Understanding the VA Disability Rating Schedule
The VA assigns disability ratings for AFib using Diagnostic Code 7010, which covers supraventricular arrhythmias. The rating is based on the frequency and severity of AFib episodes and the required medical interventions. The VA assesses severity based on the impact of residual symptoms on the veteran’s daily life, not solely on the diagnosis.
The maximum rating under Diagnostic Code 7010 is 30 percent. This rating is awarded for paroxysmal AFib or other supraventricular tachycardia with more than four documented episodes per year. Documentation must be provided by an electrocardiogram (ECG) or Holter monitor. An episode is defined by the need for a treatment intervention, such as intravenous medication adjustment, electrical cardioversion, or ablation for symptom relief.
A 10 percent rating is assigned for permanent AFib (often called lone atrial fibrillation). The 10 percent rating also applies to veterans with paroxysmal AFib who experience between one and four documented episodes per year. Additionally, a 10 percent rating may apply if the condition is confirmed by ECG and requires the continuous use of oral medications to control the heart rate or rhythm.

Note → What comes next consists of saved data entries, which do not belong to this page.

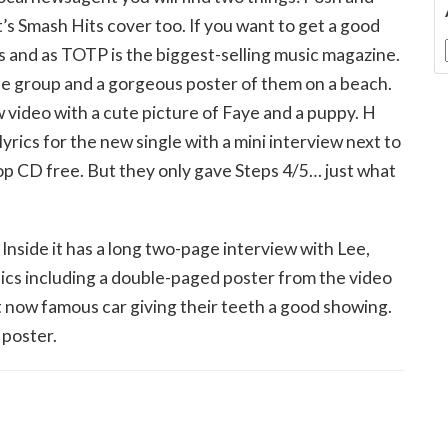
’s Smash Hits cover too. If you want to get a good
ns and as TOTP is the biggest-selling music magazine.
he group and a gorgeous poster of them on a beach.
 video with a cute picture of Faye and a puppy. H
lyrics for the new single with a mini interview next to
pop CD free. But they only gave Steps 4/5… just what
 Inside it has a long two-page interview with Lee,
 pics including a double-paged poster from the video
hat now famous car giving their teeth a good showing.
 poster.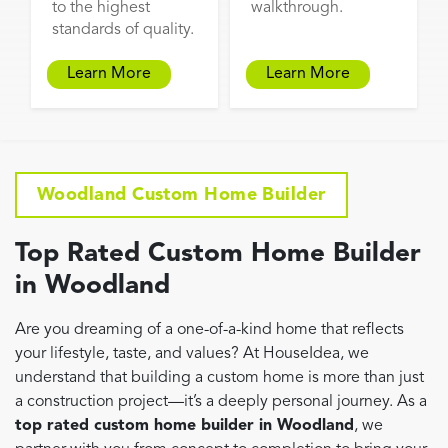
to the highest
walkthrough.
standards of quality.
Learn More
Learn More
Woodland Custom Home Builder
Top Rated Custom Home Builder
in Woodland
Are you dreaming of a one-of-a-kind home that reflects
your lifestyle, taste, and values? At HouseIdea, we
understand that building a custom home is more than just
a construction project—it’s a deeply personal journey. As a
top rated custom home builder in Woodland
, we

If AFib is severe and persistent, it may be rated by analogy under a different diagnostic code, such as 7011 for sustained ventricular arrhythmias, if it meets the criteria of a more severe heart disease. For instance, if AFib leads to severe symptoms like congestive heart failure, the rating may use the general formula for heart diseases, which utilizes Metabolic Equivalent of Task (METs) testing and can result in ratings up to 100 percent. Treatment procedures like ablation or pacemaker implantation do not automatically change the rating, as the VA focuses on the remaining residual symptoms and functional limitations.
Required Documentation and the Claims Process
To successfully file a claim for AFib, a veteran must gather specific documentation, typically submitted using VA Form 21-526EZ. Required evidence includes:
- The veteran’s DD214 or other separation documents.
- Service treatment records.
- All private medical records related to the AFib.
- Diagnostic test results, such as ECGs or Holter monitor reports, documenting the frequency and nature of the episodes.
Establishing the medical nexus is a key part of the process, often supported by a private medical opinion or a nexus letter. The VA will also arrange for a Compensation and Pension (C&P) exam. This exam evaluates the current severity of the condition and provides a medical opinion on the link between AFib and military service. During the C&P exam, the veteran should clearly articulate the frequency of symptoms, the treatment interventions received, and how AFib affects their daily functioning.
Veterans can seek assistance from an accredited Veterans Service Officer (VSO) to help file the claim and navigate the complex process. A VSO can ensure all necessary forms and evidence are included, which helps expedite the claim’s processing time. Submitting a complete package of evidence, including “buddy statements” from family or friends detailing the impact of the condition, helps the VA make an informed decision.